There was one Voat. When the one Voat goes bust, Voat goes bust. Like any enterprise, it's failure can be attributed, at least in part, to poor management.
There are many Lemmy's. If one Lemmy collapses, another Lemmy can take its place. The individual instances might be less stable than a centralized social media site, like Voat was, but when federated the whole unit is more resilient than centralized social media.
The problem was that Voat wanted to be something like Truth Social. Basically, a right-wing version of Reddit. That simply wouldn't work, not even as a distant second.
The one problem with this is that most of the content does seem to be pretty centered on only a couple instances (lemmy.world mostly, with some also scattered in beehaw.org, Lemmy.ml, and sh.itjust.works). If one of those goes down, especially lemmy.world, it will cripple this place pretty bad. Maybe if we one day get a way to backup or export user profiles and communities to other instances, but until then, I think this place has a centralization problem brewing as well.
The thing is, the concern people have with lemmy.world is the same concern we used to have with lemmy.ml. The question of how big an instance ought to be is still unanswered. Maybe lemmy.world is below that level and people will naturally shy away from it once it gets there. On top of that, limited resources on the side of instance owners will drive decentralization. For example, Lemmy.ml shut its doors to new users once it became overloaded. Similar things could happen in the future.

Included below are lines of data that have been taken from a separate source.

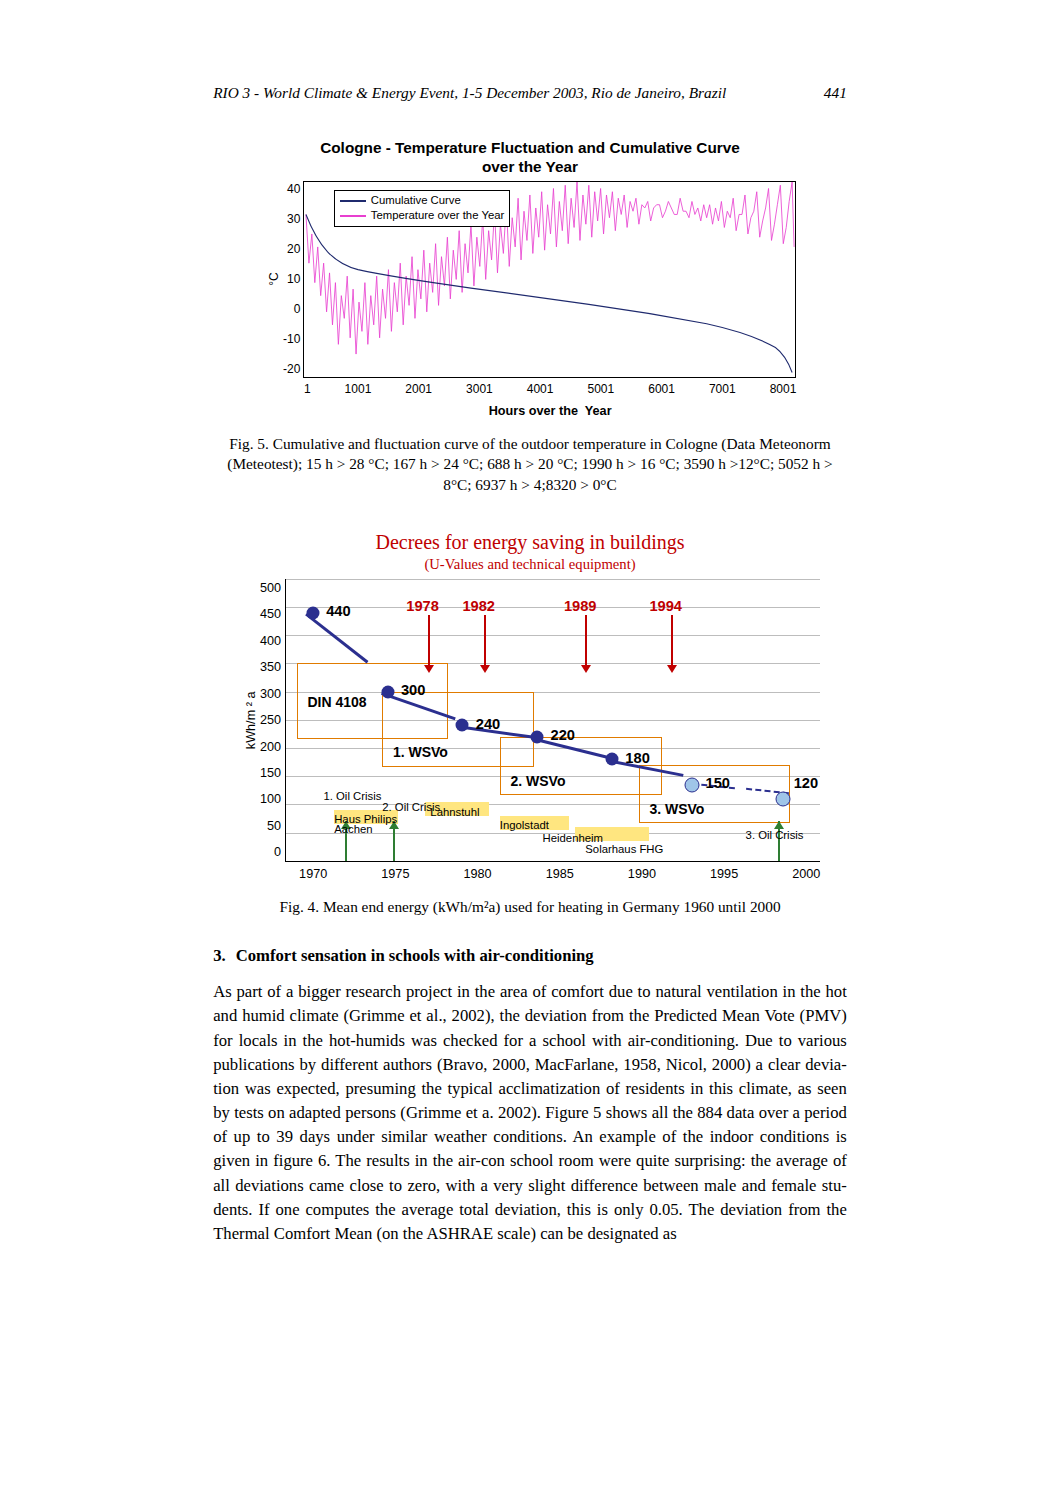RIO 3 - World Climate & Energy Event, 1-5 December 2003, Rio de Janeiro, Brazil 441
Cologne - Temperature Fluctuation and Cumulative Curve
over the Year
°C
40
30
20
10
0
-10
-20
Cumulative Curve
Temperature over the Year
1
1001
2001
3001
4001
5001
6001
7001
8001
Hours over the Year
Fig. 5. Cumulative and fluctuation curve of the outdoor temperature in Cologne (Data Meteonorm (Meteotest); 15 h > 28 °C; 167 h > 24 °C; 688 h > 20 °C; 1990 h > 16 °C; 3590 h >12°C; 5052 h > 8°C; 6937 h > 4;8320 > 0°C
Decrees for energy saving in buildings
(U-Values and technical equipment)
kWh/m ² a
500
450
400
350
300
250
200
150
100
50
0
1978
1982
1989
1994
440
300
240
220
180
150
120
DIN 4108
1. WSVo
2. WSVo
3. WSVo
1. Oil Crisis
2. Oil Crisis
3. Oil Crisis
Haus Philips
Aachen
Lahnstuhl
Ingolstadt
Heidenheim
Solarhaus FHG
1970
1975
1980
1985
1990
1995
2000
Fig. 4. Mean end energy (kWh/m²a) used for heating in Germany 1960 until 2000
3. Comfort sensation in schools with air-conditioning
As part of a bigger research project in the area of comfort due to natural ventilation in the hot and humid climate (Grimme et al., 2002), the deviation from the Predicted Mean Vote (PMV) for locals in the hot-humids was checked for a school with air-conditioning. Due to various publications by different authors (Bravo, 2000, MacFarlane, 1958, Nicol, 2000) a clear deviation was expected, presuming the typical acclimatization of residents in this climate, as seen by tests on adapted persons (Grimme et a. 2002). Figure 5 shows all the 884 data over a period of up to 39 days under similar weather conditions. An example of the indoor conditions is given in figure 6. The results in the air-con school room were quite surprising: the average of all deviations came close to zero, with a very slight difference between male and female students. If one computes the average total deviation, this is only 0.05. The deviation from the Thermal Comfort Mean (on the ASHRAE scale) can be designated as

Even if a major instance did go down, we'd just lose the content. The people, for the most part, would migrate to whatever new instances sprung up to replace it.
Yeah, Beehaw want to maintain a distinct identity and posting style from Reddit, so they have preemptively defederated many of the most popular Reddit-like instances.
I think it's because even if a bunch of instances follow each other off a cliff, there’s still going to be plenty who didn’t join that group that will survive.
Huh, I guess the survival part just isn't really what I would associate with lemmings, it's the following each other blindly part (even if it turned out to be the result of a fake documentary).